Interacting with faculty and teaching assistants, both in and outside of the classroom, is a powerful way to give students encouragement, to impart tacit professional knowledge, and to help students begin to see themselves as computer scientists. These interactions can take place in class or in lab, during office hours, or in other settings, and are important for sustaining student interest in computing.

Some suggestions

Learn names. Make an effort to learn your students' names and use their names in class and lab, and when you see them outside of class.

Use “we.” Use inclusive terms, such as "we," and informal language to create a sense of a shared community, with you as a member. Try using questions rather than commands to invite participation, e.g., “We know it’s important to test, so how will we do this?”
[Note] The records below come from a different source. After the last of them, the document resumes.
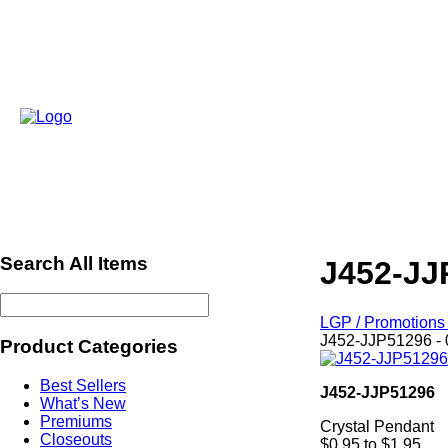
Search All Items
J452-JJ
LGP / Promotions 
J452-JJP51296 - 
Product Categories
Best Sellers
J452-JJP51296
What’s New
Premiums
Crystal Pendant
Closeouts
$0.95 to $1.95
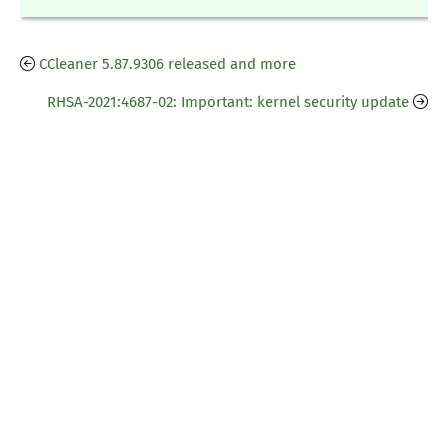
CCleaner 5.87.9306 released and more
RHSA-2021:4687-02: Important: kernel security update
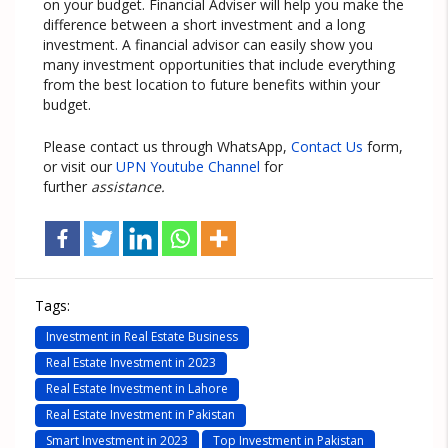
on your budget. Financial Adviser will help you make the
difference between a short investment and a long
investment. A financial advisor can easily show you
many investment opportunities that include everything
from the best location to future benefits within your
budget.
Please contact us through WhatsApp,
Contact Us
form,
or visit our
UPN Youtube Channel
for
further
assistance.
Tags:
Investment in Real Estate Business
Real Estate Investment in 2023
Real Estate Investment in Lahore
Real Estate Investment in Pakistan
Smart Investment in 2023
Top Investment in Pakistan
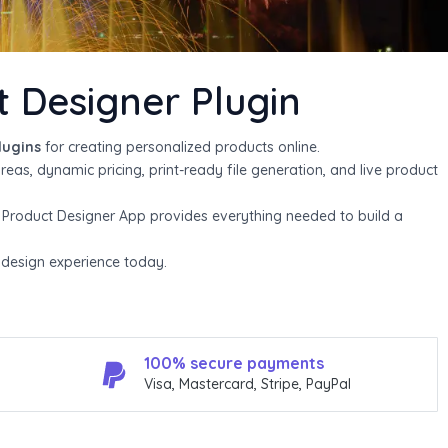
s
l
Designer Plugin
i
d
lugins
for creating personalized products online.
areas, dynamic pricing, print-ready file generation, and live product
e
, Product Designer App provides everything needed to build a
e design experience today.
100% secure payments
Visa, Mastercard, Stripe, PayPal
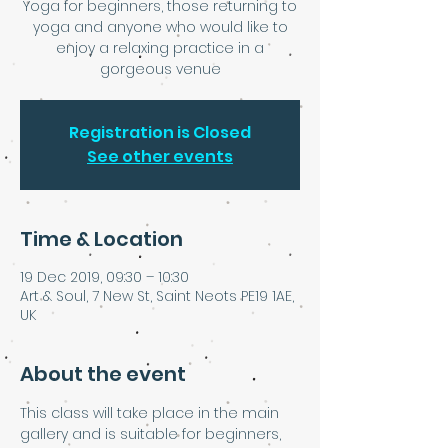
Yoga for beginners, those returning to
yoga and anyone who would like to
enjoy a relaxing practice in a
Registration is Closed
See other events
Time & Location
19 Dec 2019, 09:30 – 10:30
Art & Soul, 7 New St, Saint Neots PE19 1AE,
UK
About the event
This class will take place in the main 
gallery and is suitable for beginners, 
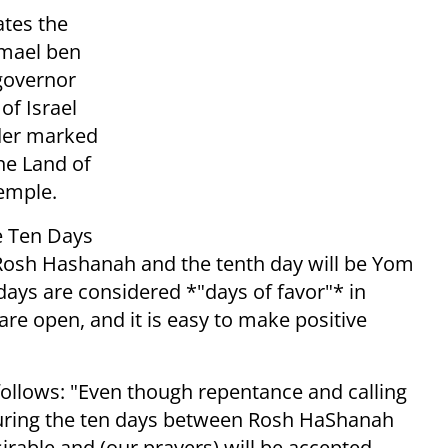
ates the
hmael ben
governor
of Israel
rder marked
the Land of
Temple.
he Ten Days
 Rosh Hashanah and the tenth day will be Yom
 days are considered *"days of favor"* in
re open, and it is easy to make positive
ollows: "Even though repentance and calling
, during the ten days between Rosh HaShanah
rable and (our prayers) will be accepted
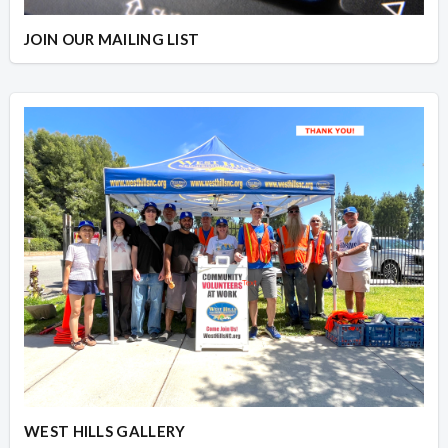
JOIN OUR MAILING LIST
WEST HILLS GALLERY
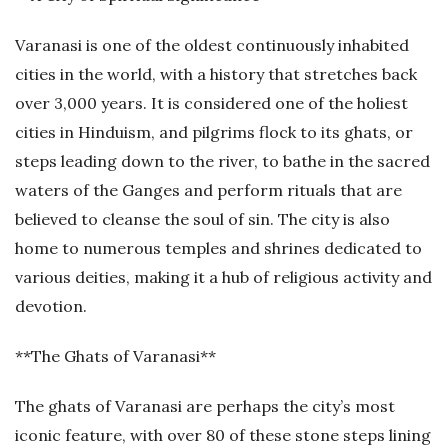
Varanasi is one of the oldest continuously inhabited
cities in the world, with a history that stretches back
over 3,000 years. It is considered one of the holiest
cities in Hinduism, and pilgrims flock to its ghats, or
steps leading down to the river, to bathe in the sacred
waters of the Ganges and perform rituals that are
believed to cleanse the soul of sin. The city is also
home to numerous temples and shrines dedicated to
various deities, making it a hub of religious activity and
devotion.
**The Ghats of Varanasi**
The ghats of Varanasi are perhaps the city’s most
iconic feature, with over 80 of these stone steps lining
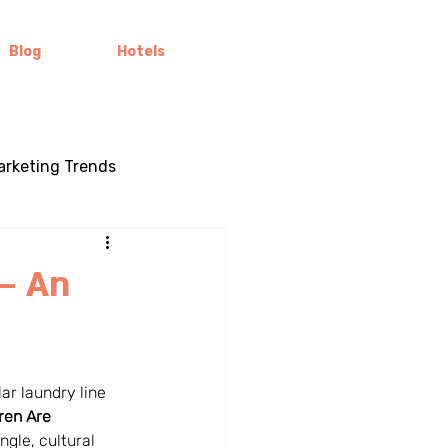
Blog
Hotels
Marketing Trends
ling
Brand Stories
– An
Color Psychology
lar laundry line 
ral marketing
Brand Loyalty
ren Are 
gle, cultural 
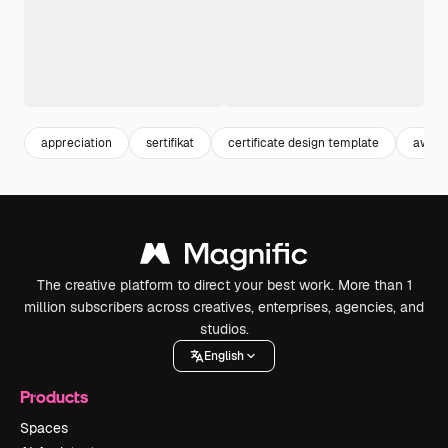
appreciation
sertifikat
certificate design template
award 
The creative platform to direct your best work. More than 1
million subscribers across creatives, enterprises, agencies, and
studios.
English
Products
Spaces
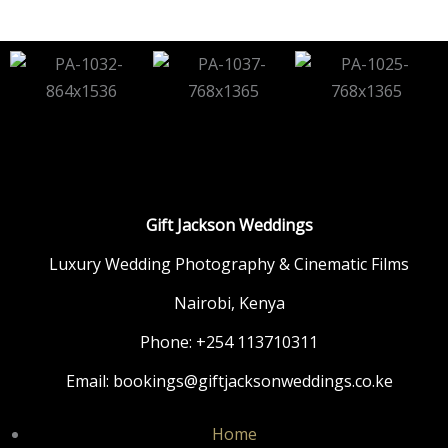
Gift Jackson Weddings
Luxury Wedding Photography & Cinematic Films
Nairobi, Kenya
Phone: +254 113710311
Email: bookings@giftjacksonweddings.co.ke
Home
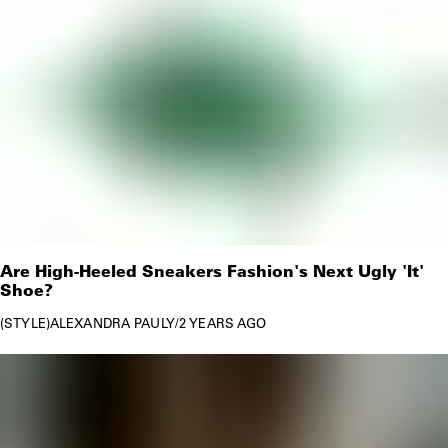
Are High-Heeled Sneakers Fashion's Next Ugly 'It'
Shoe?
STYLE
ALEXANDRA PAULY
/
2 YEARS AGO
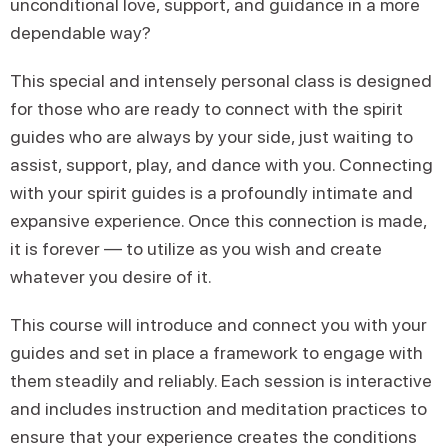
unconditional love, support, and guidance in a more
dependable way?
This special and intensely personal class is designed
for those who are ready to connect with the spirit
guides who are always by your side, just waiting to
assist, support, play, and dance with you. Connecting
with your spirit guides is a profoundly intimate and
expansive experience. Once this connection is made,
it is forever — to utilize as you wish and create
whatever you desire of it.
This course will introduce and connect you with your
guides and set in place a framework to engage with
them steadily and reliably. Each session is interactive
and includes instruction and meditation practices to
ensure that your experience creates the conditions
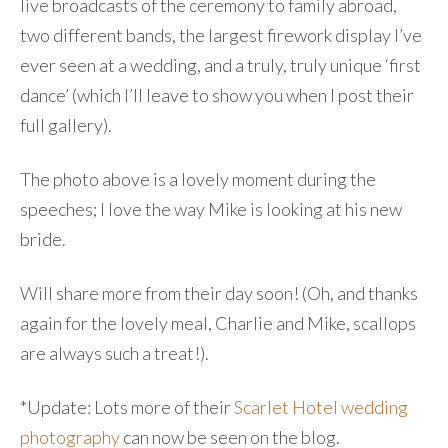
live broadcasts of the ceremony to family abroad,
two different bands, the largest firework display I’ve
ever seen at a wedding, and a truly, truly unique ‘first
dance’ (which I’ll leave to show you when I post their
full gallery).
The photo above is a lovely moment during the
speeches; I love the way Mike is looking at his new
bride.
Will share more from their day soon! (Oh, and thanks
again for the lovely meal, Charlie and Mike, scallops
are always such a treat!).
*Update: Lots more of their
Scarlet Hotel wedding
photography
can now be seen on the blog.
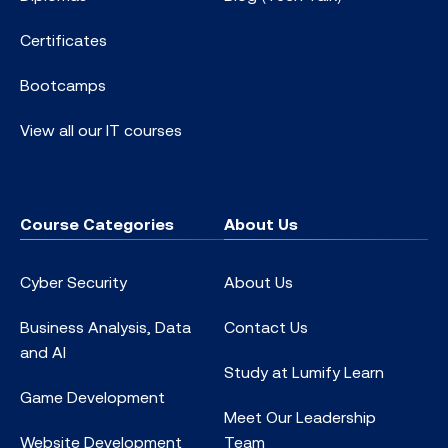
Certificates
Bootcamps
View all our IT courses
Course Categories
About Us
Cyber Security
About Us
Business Analysis, Data
Contact Us
and AI
Study at Lumify Learn
Game Development
Meet Our Leadership
Website Development
Team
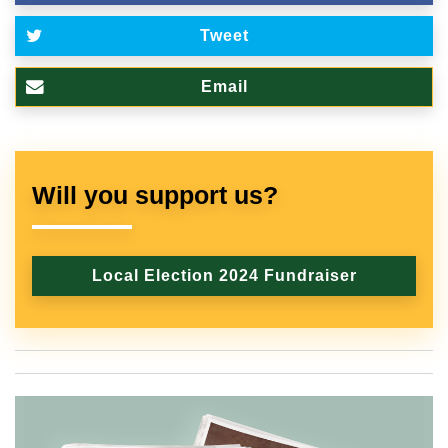
Tweet
Email
Will you support us?
Local Election 2024 Fundraiser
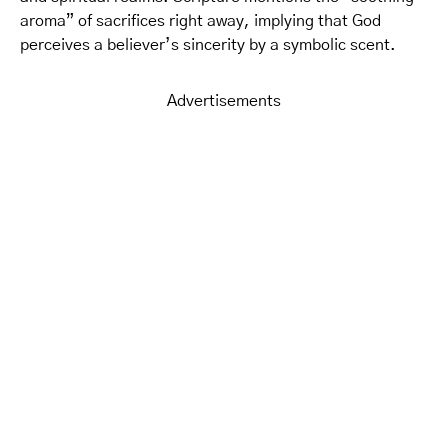
aroma” of sacrifices right away, implying that God
perceives a believer’s sincerity by a symbolic scent.
Advertisements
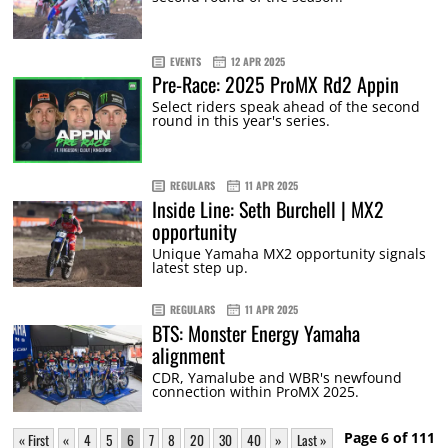
EVENTS
12 APR 2025
Pre-Race: 2025 ProMX Rd2 Appin
Select riders speak ahead of the second
round in this year's series.
REGULARS
11 APR 2025
Inside Line: Seth Burchell | MX2
opportunity
Unique Yamaha MX2 opportunity signals
latest step up.
REGULARS
11 APR 2025
BTS: Monster Energy Yamaha
alignment
CDR, Yamalube and WBR's newfound
connection within ProMX 2025.
Page 6 of 111
« First
«
4
5
6
7
8
20
30
40
»
Last »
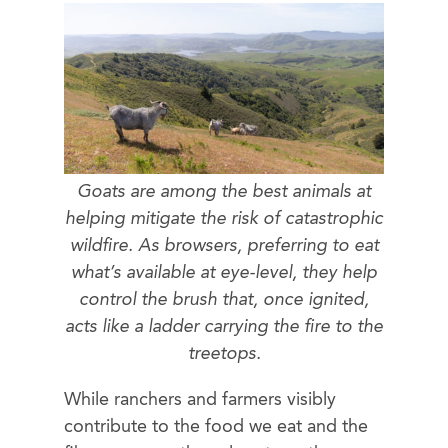
Goats are among the best animals at
helping mitigate the risk of catastrophic
wildfire. As browsers, preferring to eat
what’s available at eye-level, they help
control the brush that, once ignited,
acts like a ladder carrying the fire to the
treetops.
While ranchers and farmers visibly
contribute to the food we eat and the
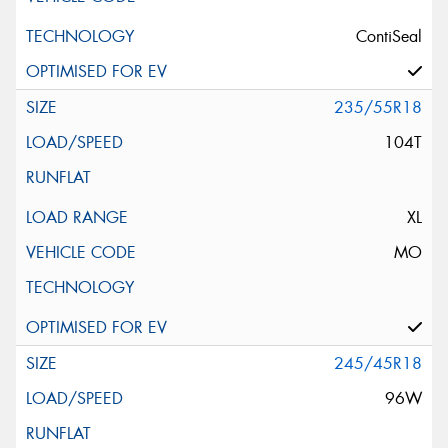
ContiSeal
235/55R18
104T
XL
MO
245/45R18
96W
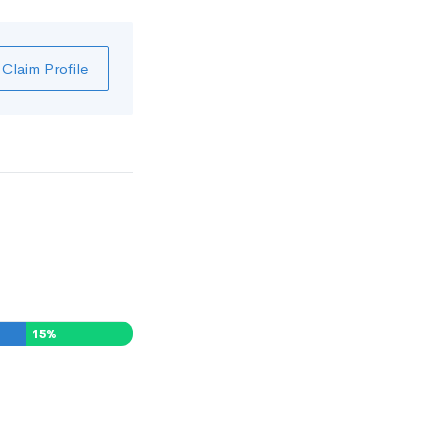
Claim Profile
15
%
0
%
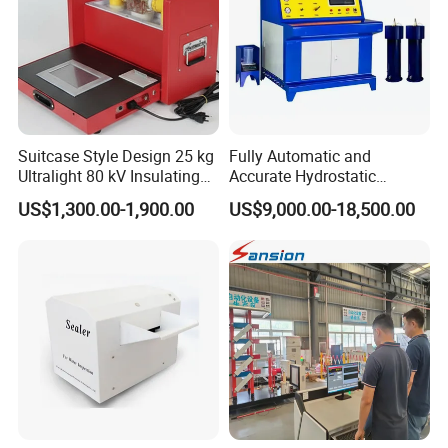
Suitcase Style Design 25 kg
Fully Automatic and
Ultralight 80 kV Insulating
Accurate Hydrostatic
Oil Dielectric Strength
Pressure Testing Equipment
US$1,300.00-1,900.00
US$9,000.00-18,500.00
Transformer Oil Breakdown
for The Volumetric
Voltage BDV Tester
Expansion Rate of Various
Types of Gas Cylinders
(water jacket method)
Advise in class. Take opportunities in your classes to provide career and academic advice to students. You may influence students who weren’t thinking of majoring in computing to consider it.

Mentor undergraduates. Involve undergraduates in research, encourage them to attend conferences and research talks, and provide guidance on finding and navigating internships. Reach out to and encourage women and minority students in all of these things.

Make office hours easy. This can be as simple as making sure all students can find your office and are incentivized to do so. One community college professor ensures students know where her office is by requiring them to sign their name on her door in the first weeks of class.  You might also try holding office hours in places where students tend to hang out, e.g., the student union, a student lounge or lab.

Examples from the collection

Air Quality Index Calculator

In this project, students make a calculator that determines the Air Quality Index (AQI) given user-input sensor data. All calculations follow methods published by the US Environmental Protection Agency (EPA) and give students practice handling user input, rounding/truncating, calculating the max and min, and must handle a a simple calculation that requires either a look-up table or conditionals. This assignment can be given early in the semester to help students gain experience and proficiency with loops, calculating max/min, using conditionals and boolean expressions. 

It can also be used--with some modifications--at many points in the curriculum to explore more complex data structures (2d arrays or dicts), to practice function decomposition, or even object-oriented programming. I have successfully used the assignment twice in one semester, letting students return to the assignment later to see how much simpler the solution becomes when they are able to use functions and complex data structures. See the "redux" files attached here.

Engagement Excellence

Image Processing (Warhol Pop Art Filter)

This is the eighth lab for computational art (CS1) using Processing where students practice creating an Andy Warhol silkscreen image filter. The goals for this lab are:

  1. Practice creating an Andy Warhol silkscreen image filter
  2. Practice using images in Processing
  3. Practice manipulating pixels of an image
  4. Practice using arrays and writing for loops
  5. Practice indexing a 1D ray with 2D coordinates
  6. Practice using boolean logic to control which parts of an image are modified (including implicit circles) 
Engagement Excellence

Resources

SPAM: SPelling A la Millisoft

In this lab, students create a basic spell checking program. Students must first add memorization to an "edit distance" function and then use the function to return a list of the top ten recommended corrections for a misspelled word. This lab requires students to use recursion and memorization, as well as to time the execution of their code. It is particularly useful for students who need practice using recursion and memorization.